• **Your objective**:
Each entry must be output once more without any change.

:: Records provided ::

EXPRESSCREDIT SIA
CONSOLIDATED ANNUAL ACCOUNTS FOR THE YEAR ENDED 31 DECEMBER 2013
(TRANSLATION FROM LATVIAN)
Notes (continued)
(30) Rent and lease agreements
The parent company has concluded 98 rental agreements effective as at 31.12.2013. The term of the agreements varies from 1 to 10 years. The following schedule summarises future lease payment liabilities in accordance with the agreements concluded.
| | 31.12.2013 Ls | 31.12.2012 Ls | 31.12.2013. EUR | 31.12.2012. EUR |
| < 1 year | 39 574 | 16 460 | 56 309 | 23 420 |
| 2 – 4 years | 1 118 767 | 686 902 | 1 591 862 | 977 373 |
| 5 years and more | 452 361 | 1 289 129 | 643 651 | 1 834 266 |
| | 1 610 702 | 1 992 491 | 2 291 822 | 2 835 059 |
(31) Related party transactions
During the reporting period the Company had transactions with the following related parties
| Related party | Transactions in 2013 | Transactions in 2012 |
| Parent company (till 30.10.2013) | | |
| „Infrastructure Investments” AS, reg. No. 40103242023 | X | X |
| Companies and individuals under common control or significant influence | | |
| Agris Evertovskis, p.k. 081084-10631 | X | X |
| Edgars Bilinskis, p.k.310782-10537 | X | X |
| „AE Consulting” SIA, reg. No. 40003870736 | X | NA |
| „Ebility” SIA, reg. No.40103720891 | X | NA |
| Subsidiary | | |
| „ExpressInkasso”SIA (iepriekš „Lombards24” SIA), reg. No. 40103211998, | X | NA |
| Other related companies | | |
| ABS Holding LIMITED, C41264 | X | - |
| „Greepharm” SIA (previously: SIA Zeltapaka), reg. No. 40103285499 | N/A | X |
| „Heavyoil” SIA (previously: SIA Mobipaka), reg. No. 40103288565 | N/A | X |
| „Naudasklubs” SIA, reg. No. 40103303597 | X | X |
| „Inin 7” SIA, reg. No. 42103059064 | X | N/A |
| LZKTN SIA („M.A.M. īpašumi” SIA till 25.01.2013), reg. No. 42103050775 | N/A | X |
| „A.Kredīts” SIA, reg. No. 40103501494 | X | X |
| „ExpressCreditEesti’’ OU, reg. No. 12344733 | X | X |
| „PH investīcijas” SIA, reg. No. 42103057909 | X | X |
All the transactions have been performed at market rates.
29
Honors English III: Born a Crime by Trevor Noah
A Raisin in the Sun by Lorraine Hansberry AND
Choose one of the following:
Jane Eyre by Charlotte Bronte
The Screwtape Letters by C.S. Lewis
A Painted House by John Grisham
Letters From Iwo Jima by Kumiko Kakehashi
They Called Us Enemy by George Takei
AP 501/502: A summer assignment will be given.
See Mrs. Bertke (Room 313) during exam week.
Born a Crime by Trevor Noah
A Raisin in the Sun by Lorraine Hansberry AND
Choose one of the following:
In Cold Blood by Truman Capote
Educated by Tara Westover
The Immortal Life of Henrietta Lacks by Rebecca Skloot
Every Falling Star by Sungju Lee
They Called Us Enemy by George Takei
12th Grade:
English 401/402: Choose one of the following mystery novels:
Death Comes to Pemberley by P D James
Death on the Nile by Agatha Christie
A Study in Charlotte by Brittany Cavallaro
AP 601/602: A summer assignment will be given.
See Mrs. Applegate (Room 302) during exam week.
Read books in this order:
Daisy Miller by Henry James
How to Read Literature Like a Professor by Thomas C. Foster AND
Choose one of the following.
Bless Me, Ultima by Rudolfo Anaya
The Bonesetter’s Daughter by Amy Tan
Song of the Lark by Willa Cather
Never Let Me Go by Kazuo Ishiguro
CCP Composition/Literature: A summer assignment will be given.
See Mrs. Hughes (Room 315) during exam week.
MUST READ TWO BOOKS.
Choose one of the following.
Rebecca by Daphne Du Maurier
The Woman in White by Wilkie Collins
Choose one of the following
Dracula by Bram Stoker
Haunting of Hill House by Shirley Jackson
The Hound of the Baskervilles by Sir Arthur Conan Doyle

:::

• **Answer area**:
EXPRESSCREDIT SIA
CONSOLIDATED ANNUAL ACCOUNTS FOR THE YEAR ENDED 31 DECEMBER 2013
(TRANSLATION FROM LATVIAN)
Notes (continued)
(30) Rent and lease agreements
The parent company has concluded 98 rental agreements effective as at 31.12.2013. The term of the agreements varies from 1 to 10 years. The following schedule summarises future lease payment liabilities in accordance with the agreements concluded.
| | 31.12.2013 Ls | 31.12.2012 Ls | 31.12.2013. EUR | 31.12.2012. EUR |
| < 1 year | 39 574 | 16 460 | 56 309 | 23 420 |
| 2 – 4 years | 1 118 767 | 686 902 | 1 591 862 | 977 373 |
| 5 years and more | 452 361 | 1 289 129 | 643 651 | 1 834 266 |
| | 1 610 702 | 1 992 491 | 2 291 822 | 2 835 059 |
(31) Related party transactions
During the reporting period the Company had transactions with the following related parties
| Related party | Transactions in 2013 | Transactions in 2012 |
| Parent company (till 30.10.2013) | | |
| „Infrastructure Investments” AS, reg. No. 40103242023 | X | X |
| Companies and individuals under common control or significant influence | | |
| Agris Evertovskis, p.k. 081084-10631 | X | X |
| Edgars Bilinskis, p.k.310782-10537 | X | X |
| „AE Consulting” SIA, reg. No. 40003870736 | X | NA |
| „Ebility” SIA, reg. No.40103720891 | X | NA |
| Subsidiary | | |
| „ExpressInkasso”SIA (iepriekš „Lombards24” SIA), reg. No. 40103211998, | X | NA |
| Other related companies | | |
| ABS Holding LIMITED, C41264 | X | - |
| „Greepharm” SIA (previously: SIA Zeltapaka), reg. No. 40103285499 | N/A | X |
| „Heavyoil” SIA (previously: SIA Mobipaka), reg. No. 40103288565 | N/A | X |
| „Naudasklubs” SIA, reg. No. 40103303597 | X | X |
| „Inin 7” SIA, reg. No. 42103059064 | X | N/A |
| LZKTN SIA („M.A.M. īpašumi” SIA till 25.01.2013), reg. No. 42103050775 | N/A | X |
| „A.Kredīts” SIA, reg. No. 40103501494 | X | X |
| „ExpressCreditEesti’’ OU, reg. No. 12344733 | X | X |
| „PH investīcijas” SIA, reg. No. 42103057909 | X | X |
All the transactions have been performed at market rates.
29
Honors English III: Born a Crime by Trevor Noah
A Raisin in the Sun by Lorraine Hansberry AND
Choose one of the following:
Jane Eyre by Charlotte Bronte
The Screwtape Letters by C.S. Lewis
A Painted House by John Grisham
Letters From Iwo Jima by Kumiko Kakehashi
They Called Us Enemy by George Takei
AP 501/502: A summer assignment will be given.
See Mrs. Bertke (Room 313) during exam week.
Born a Crime by Trevor Noah
A Raisin in the Sun by Lorraine Hansberry AND
Choose one of the following:
In Cold Blood by Truman Capote
Educated by Tara Westover
The Immortal Life of Henrietta Lacks by Rebecca Skloot
Every Falling Star by Sungju Lee
They Called Us Enemy by George Takei
12th Grade:
English 401/402: Choose one of the following mystery novels:
Death Comes to Pemberley by P D James
Death on the Nile by Agatha Christie
A Study in Charlotte by Brittany Cavallaro
AP 601/602: A summer assignment will be given.
See Mrs. Applegate (Room 302) during exam week.
Read books in this order:
Daisy Miller by Henry James
How to Read Literature Like a Professor by Thomas C. Foster AND
Choose one of the following.
Bless Me, Ultima by Rudolfo Anaya
The Bonesetter’s Daughter by Amy Tan
Song of the Lark by Willa Cather
Never Let Me Go by Kazuo Ishiguro
CCP Composition/Literature: A summer assignment will be given.
See Mrs. Hughes (Room 315) during exam week.
MUST READ TWO BOOKS.
Choose one of the following.
Rebecca by Daphne Du Maurier
The Woman in White by Wilkie Collins
Choose one of the following
Dracula by Bram Stoker
Haunting of Hill House by Shirley Jackson
The Hound of the Baskervilles by Sir Arthur Conan Doyle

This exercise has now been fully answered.